# start of Given text

Addition of two angular constraints

trajopt/CMakeLists.txt

@@ -83,4 +83,8 @@ if (CATKIN_ENABLE_TESTING)
 
   add_rostest_gtest(${PROJECT_NAME}_cast_cost_octomap_unit test/cast_cost_octomap_unit.launch test/cast_cost_octomap_unit.cpp)
   target_link_libraries(${PROJECT_NAME}_cast_cost_octomap_unit ${PROJECT_NAME} ${Boost_SYSTEM_LIBRARY} ${Boost_PROGRAM_OPTIONS_LIBRARY} ${PCL_LIBRARIES} ${catkin_LIBRARIES})
+
+  add_rostest_gtest(${PROJECT_NAME}_angular_constraint_unit test/angular_constraint_unit.launch test/angular_constraint_unit.cpp)
+  target_link_libraries(${PROJECT_NAME}_angular_constraint_unit ${PROJECT_NAME} ${Boost_SYSTEM_LIBRARY} ${Boost_PROGRAM_OPTIONS_LIBRARY} ${catkin_LIBRARIES})
+
 endif()

# end of Given text
# start of Extracted entries

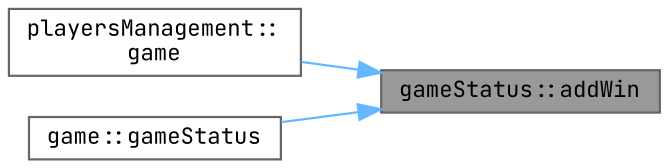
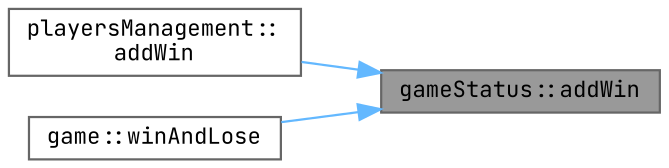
  digraph {
    fontname="JetBrains Mono"
    rankdir=RL
    node [color=grey40 fillcolor=white fontname="JetBrains Mono" fontsize=10 shape=box style=filled]
    edge [color=steelblue1 dir=back fontname="JetBrains Mono" fontsize=10 labelfontname=Helvetica labelfontsize=10 style=solid]
    n1 [color=gray40 fillcolor=grey60 fontcolor=black height=0.2 label="gameStatus::addWin" width=0.4]
-   n2 [height=0.2 label="playersManagement::\lgame" width=0.4]
-   n3 [height=0.2 label="game::gameStatus" width=0.4]
+   n2 [height=0.2 label="playersManagement::\laddWin" width=0.4]
+   n3 [height=0.2 label="game::winAndLose" width=0.4]
    n1 -> n2
    n1 -> n3
  }
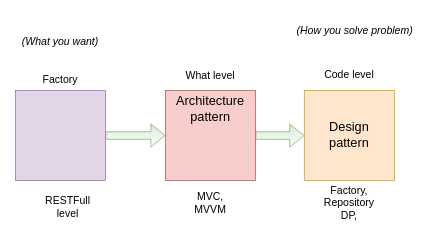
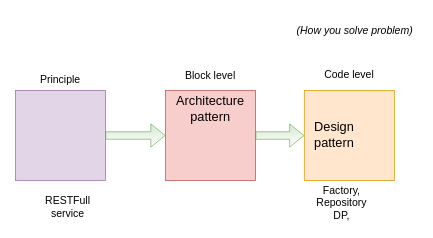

# end of Extracted entries

Problems to work on >>
- 1) List every test file path named in the CMakeLists diff.
- 2) Rewrite the diagram-source diff entries with each "JetBrains Mono" replaced by "Fira Code" and nothing else changed. Leave the pictures out.

Solutions to each task >>
- 1)
- test/cast_cost_octomap_unit.launch
- test/cast_cost_octomap_unit.cpp
- test/angular_constraint_unit.launch
- test/angular_constraint_unit.cpp

- 2)
  digraph {
    fontname="Fira Code"
    rankdir=RL
    node [color=grey40 fillcolor=white fontname="Fira Code" fontsize=10 shape=box style=filled]
    edge [color=steelblue1 dir=back fontname="Fira Code" fontsize=10 labelfontname=Helvetica labelfontsize=10 style=solid]
    n1 [color=gray40 fillcolor=grey60 fontcolor=black height=0.2 label="gameStatus::addWin" width=0.4]
-   n2 [height=0.2 label="playersManagement::\lgame" width=0.4]
-   n3 [height=0.2 label="game::gameStatus" width=0.4]
+   n2 [height=0.2 label="playersManagement::\laddWin" width=0.4]
+   n3 [height=0.2 label="game::winAndLose" width=0.4]
    n1 -> n2
    n1 -> n3
  }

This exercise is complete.